VERIMED: Neural-Symbolic Approach for Automated Auditing of Natural Language Software Requirements

VERIMED innovatively combines large language models (LLMs) with SMT solvers to realize automated auditing of natural language software requirements, addressing issues such as ambiguity, inconsistency, and insufficient specifications. In the verification of hemodialysis safety requirements, its accuracy has been raised to 98.5%, bringing a new breakthrough to the field of requirements engineering.

Natural language requirements have inherent defects such as ambiguity (e.g., vague definition of "idle"), inconsistency (conflicting requirements), and insufficient specifications (missing boundary conditions). In safety-critical fields like medical devices, these defects may lead to patient injury or even death. Traditional manual reviews struggle to ensure comprehensiveness and consistency, and are costly.
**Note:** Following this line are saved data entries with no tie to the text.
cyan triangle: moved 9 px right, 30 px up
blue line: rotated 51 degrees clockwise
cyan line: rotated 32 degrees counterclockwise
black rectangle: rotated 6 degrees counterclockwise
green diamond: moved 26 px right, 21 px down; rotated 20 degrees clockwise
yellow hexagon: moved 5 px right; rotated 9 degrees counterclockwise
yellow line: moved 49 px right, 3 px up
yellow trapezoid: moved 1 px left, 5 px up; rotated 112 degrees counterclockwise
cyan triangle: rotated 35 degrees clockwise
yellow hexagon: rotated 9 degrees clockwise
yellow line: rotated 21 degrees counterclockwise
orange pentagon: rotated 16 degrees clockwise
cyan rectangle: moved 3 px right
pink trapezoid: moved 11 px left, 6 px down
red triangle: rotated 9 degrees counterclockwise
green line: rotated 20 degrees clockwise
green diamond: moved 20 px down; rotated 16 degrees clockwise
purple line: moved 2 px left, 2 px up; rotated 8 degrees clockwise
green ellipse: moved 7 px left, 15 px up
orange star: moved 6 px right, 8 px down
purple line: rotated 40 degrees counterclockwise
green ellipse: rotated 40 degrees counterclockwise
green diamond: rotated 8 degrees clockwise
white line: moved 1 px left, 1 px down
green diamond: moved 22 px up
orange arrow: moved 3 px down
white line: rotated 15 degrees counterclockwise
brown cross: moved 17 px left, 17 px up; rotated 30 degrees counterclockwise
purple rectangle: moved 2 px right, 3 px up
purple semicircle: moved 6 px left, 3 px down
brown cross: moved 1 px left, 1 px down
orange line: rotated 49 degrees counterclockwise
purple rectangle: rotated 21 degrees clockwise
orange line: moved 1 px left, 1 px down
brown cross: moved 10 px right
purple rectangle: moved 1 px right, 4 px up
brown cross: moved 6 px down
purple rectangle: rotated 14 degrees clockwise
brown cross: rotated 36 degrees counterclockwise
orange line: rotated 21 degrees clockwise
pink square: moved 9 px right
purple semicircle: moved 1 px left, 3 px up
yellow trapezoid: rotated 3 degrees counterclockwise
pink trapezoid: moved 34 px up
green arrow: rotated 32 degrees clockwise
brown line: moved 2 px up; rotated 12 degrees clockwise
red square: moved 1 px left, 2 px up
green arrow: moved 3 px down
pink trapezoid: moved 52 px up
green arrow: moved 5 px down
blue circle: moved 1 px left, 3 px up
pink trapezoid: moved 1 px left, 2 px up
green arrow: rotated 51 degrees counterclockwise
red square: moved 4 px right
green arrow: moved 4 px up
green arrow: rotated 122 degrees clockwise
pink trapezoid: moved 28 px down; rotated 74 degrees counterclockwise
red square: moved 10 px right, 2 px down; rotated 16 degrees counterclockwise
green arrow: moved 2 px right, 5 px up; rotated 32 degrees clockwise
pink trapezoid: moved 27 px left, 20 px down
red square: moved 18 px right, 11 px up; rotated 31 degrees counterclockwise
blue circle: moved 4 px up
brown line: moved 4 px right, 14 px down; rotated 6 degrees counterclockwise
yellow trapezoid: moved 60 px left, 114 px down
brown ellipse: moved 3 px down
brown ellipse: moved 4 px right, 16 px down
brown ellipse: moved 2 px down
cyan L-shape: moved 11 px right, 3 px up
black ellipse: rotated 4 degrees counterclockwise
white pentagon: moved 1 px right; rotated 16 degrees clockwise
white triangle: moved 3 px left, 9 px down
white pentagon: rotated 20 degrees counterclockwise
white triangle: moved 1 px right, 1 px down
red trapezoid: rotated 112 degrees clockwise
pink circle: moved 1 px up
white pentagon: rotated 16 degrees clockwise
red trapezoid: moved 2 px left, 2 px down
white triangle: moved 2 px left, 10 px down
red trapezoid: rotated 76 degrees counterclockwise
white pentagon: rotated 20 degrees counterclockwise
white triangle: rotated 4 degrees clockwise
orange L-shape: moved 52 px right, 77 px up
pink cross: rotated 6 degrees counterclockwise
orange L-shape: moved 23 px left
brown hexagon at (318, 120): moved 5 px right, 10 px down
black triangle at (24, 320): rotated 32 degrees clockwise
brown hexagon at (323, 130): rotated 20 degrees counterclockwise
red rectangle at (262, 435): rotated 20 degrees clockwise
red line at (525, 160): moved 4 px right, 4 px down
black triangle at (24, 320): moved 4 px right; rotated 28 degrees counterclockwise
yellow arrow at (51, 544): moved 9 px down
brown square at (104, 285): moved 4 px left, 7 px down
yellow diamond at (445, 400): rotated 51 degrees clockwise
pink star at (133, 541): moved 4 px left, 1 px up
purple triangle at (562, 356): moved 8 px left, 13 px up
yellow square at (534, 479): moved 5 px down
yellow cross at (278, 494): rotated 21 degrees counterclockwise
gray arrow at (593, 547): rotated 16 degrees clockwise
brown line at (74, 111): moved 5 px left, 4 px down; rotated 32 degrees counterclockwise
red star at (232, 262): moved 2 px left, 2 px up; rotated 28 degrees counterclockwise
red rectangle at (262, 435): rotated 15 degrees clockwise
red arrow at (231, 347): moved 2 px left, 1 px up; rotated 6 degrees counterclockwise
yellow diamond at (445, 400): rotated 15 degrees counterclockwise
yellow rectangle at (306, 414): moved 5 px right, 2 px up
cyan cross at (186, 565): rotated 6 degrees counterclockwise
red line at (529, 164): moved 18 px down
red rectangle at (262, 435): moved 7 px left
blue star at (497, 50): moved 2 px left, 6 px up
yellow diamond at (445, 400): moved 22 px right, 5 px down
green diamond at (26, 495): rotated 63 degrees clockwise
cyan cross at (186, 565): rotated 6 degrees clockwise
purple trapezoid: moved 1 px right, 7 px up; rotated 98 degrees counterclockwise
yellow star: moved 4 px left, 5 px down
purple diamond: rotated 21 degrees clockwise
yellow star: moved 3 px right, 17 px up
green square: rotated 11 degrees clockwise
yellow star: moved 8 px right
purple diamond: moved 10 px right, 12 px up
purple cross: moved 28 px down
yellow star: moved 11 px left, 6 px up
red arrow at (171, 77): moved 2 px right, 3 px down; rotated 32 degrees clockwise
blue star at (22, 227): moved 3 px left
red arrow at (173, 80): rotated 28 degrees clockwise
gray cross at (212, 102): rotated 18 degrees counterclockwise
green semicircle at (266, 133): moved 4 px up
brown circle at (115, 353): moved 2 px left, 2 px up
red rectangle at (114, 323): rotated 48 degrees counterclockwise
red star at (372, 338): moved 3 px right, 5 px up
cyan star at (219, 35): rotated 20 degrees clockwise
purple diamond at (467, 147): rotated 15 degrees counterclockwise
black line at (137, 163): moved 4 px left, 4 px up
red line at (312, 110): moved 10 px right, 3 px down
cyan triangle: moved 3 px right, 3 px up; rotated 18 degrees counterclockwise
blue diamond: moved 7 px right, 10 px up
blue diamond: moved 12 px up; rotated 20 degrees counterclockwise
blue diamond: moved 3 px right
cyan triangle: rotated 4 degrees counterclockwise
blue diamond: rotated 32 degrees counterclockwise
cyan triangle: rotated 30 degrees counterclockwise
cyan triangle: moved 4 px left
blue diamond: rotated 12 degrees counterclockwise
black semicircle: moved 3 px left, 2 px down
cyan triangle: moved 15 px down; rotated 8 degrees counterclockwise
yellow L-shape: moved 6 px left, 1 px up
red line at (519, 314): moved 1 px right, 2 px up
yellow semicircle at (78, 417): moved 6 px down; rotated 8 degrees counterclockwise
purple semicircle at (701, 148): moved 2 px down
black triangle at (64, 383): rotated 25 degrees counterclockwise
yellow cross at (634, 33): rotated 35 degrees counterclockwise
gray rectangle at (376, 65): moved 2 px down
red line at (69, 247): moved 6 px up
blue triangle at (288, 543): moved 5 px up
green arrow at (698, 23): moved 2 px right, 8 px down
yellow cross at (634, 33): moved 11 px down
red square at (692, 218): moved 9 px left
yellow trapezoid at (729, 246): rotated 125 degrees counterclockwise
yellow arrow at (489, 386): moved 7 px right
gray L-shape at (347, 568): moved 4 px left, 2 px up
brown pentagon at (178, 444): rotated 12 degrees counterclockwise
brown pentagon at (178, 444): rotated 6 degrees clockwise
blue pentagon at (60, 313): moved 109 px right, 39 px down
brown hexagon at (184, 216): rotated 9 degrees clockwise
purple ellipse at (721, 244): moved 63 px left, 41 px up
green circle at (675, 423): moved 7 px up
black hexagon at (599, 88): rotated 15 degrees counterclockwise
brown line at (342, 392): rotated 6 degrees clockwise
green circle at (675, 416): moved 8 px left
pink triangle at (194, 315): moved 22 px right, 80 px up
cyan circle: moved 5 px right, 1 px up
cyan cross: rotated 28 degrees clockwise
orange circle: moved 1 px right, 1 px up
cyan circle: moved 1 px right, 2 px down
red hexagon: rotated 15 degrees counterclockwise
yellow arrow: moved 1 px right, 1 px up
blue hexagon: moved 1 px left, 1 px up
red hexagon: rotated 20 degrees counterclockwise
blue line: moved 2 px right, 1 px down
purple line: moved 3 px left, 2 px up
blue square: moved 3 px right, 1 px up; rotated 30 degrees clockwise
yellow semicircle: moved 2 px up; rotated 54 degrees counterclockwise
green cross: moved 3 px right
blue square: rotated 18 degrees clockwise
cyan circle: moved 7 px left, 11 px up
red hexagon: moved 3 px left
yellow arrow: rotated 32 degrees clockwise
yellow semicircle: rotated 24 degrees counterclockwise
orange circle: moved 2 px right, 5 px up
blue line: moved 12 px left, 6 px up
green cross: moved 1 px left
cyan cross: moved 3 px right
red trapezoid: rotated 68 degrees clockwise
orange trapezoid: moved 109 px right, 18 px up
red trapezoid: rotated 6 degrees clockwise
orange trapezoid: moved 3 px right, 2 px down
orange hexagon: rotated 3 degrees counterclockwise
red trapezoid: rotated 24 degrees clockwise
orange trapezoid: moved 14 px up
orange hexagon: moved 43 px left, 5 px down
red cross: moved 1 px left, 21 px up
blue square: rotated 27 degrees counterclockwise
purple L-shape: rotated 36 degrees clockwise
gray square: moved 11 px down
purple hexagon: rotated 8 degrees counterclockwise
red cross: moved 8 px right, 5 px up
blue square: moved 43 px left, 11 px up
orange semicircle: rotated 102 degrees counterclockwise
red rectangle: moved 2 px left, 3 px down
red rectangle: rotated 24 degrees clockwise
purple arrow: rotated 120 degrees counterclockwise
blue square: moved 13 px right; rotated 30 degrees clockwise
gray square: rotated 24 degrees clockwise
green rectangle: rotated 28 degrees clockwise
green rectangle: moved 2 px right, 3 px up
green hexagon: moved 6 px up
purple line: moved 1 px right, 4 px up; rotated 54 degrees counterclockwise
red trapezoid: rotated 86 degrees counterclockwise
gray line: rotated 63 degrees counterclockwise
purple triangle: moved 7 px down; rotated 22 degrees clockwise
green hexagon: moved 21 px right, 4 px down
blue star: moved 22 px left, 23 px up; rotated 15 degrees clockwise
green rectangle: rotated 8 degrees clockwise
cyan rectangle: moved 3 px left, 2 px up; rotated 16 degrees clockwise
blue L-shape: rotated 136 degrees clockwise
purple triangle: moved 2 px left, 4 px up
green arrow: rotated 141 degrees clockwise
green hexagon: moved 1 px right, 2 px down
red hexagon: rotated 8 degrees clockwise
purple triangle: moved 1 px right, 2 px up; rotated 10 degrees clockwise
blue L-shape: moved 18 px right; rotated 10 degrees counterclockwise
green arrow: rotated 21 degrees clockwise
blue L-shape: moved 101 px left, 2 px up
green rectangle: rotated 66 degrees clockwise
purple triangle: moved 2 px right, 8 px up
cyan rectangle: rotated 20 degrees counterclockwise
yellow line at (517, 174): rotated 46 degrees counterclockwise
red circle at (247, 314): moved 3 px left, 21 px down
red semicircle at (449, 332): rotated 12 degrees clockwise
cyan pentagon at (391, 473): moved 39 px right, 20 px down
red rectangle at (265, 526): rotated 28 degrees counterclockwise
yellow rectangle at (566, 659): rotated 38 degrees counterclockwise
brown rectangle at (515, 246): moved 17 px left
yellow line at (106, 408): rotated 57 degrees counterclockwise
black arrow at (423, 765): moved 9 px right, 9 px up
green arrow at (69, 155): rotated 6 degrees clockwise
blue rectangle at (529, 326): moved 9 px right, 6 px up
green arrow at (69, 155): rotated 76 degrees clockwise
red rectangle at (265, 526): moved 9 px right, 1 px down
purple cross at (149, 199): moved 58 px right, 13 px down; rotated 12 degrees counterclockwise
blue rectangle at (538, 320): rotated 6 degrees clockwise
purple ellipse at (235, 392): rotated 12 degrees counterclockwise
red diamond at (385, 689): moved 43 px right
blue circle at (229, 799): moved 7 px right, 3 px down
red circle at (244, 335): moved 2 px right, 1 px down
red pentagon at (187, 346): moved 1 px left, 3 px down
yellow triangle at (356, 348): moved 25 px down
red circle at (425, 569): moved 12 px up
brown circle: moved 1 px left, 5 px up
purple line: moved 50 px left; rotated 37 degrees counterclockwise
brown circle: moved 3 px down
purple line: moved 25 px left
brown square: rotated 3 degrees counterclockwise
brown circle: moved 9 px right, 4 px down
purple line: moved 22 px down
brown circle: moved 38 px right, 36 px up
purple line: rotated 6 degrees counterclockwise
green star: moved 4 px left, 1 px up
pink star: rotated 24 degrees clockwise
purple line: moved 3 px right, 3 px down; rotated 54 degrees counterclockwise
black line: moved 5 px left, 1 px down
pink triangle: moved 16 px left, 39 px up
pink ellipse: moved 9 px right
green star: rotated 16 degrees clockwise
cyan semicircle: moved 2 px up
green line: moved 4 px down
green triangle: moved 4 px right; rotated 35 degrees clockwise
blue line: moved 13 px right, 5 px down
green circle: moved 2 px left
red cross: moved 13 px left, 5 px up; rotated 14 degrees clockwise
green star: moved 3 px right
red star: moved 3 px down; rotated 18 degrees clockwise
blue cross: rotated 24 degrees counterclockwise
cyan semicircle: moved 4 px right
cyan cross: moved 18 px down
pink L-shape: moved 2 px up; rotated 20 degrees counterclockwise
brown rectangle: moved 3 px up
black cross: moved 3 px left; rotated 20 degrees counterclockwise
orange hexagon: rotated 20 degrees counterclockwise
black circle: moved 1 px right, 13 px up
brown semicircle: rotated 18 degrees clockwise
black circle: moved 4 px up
VERIMED uses a three-stage pipeline:

1. Formal Transformation: LLMs convert natural language requirements into SMT-LIB format;
2. Ambiguity Detection: Multiple formalization attempts, identifying ambiguity via bidirectional SMT equivalence checks;
3. Defect Identification: SMT solvers analyze inconsistencies, vacuity, and safety violations. Core innovations include: using random mutations as ambiguity signals, and fine-grained symbolic feedback (counterexample-guided repair) to improve accuracy.

VERIMED was applied to open-source hemodialysis safety requirements:

• Identified a large number of ambiguity-sensitive requirements;
• Supported in-depth auditing such as reachability analysis and invariant verification via SMT queries;
• Experiments showed: accuracy was 55.4% without symbolic feedback, and increased to 98.5% after adding specific SMT counterexamples, proving the value of fine-grained feedback.

VERIMED's contributions include:

1. Verifying the practical value of neural-symbolic methods in requirements engineering;
2. Introducing requirements quality metrics based on formal semantics;
3. Providing a low-cost and efficient requirement auditing tool for safety-critical software, enabling early defect detection to reduce risks.

VERIMED has the following limitations and optimization directions:

• Formal Coverage: Need to improve the conversion capability for abstract/domain knowledge requirements;
• False Positives and Negatives: Optimize ambiguity detection algorithms;
• Domain Adaptability: Expand to other safety-critical fields such as aerospace;
• Human-Machine Interface: Develop more user-friendly interactive interfaces to support requirements engineers.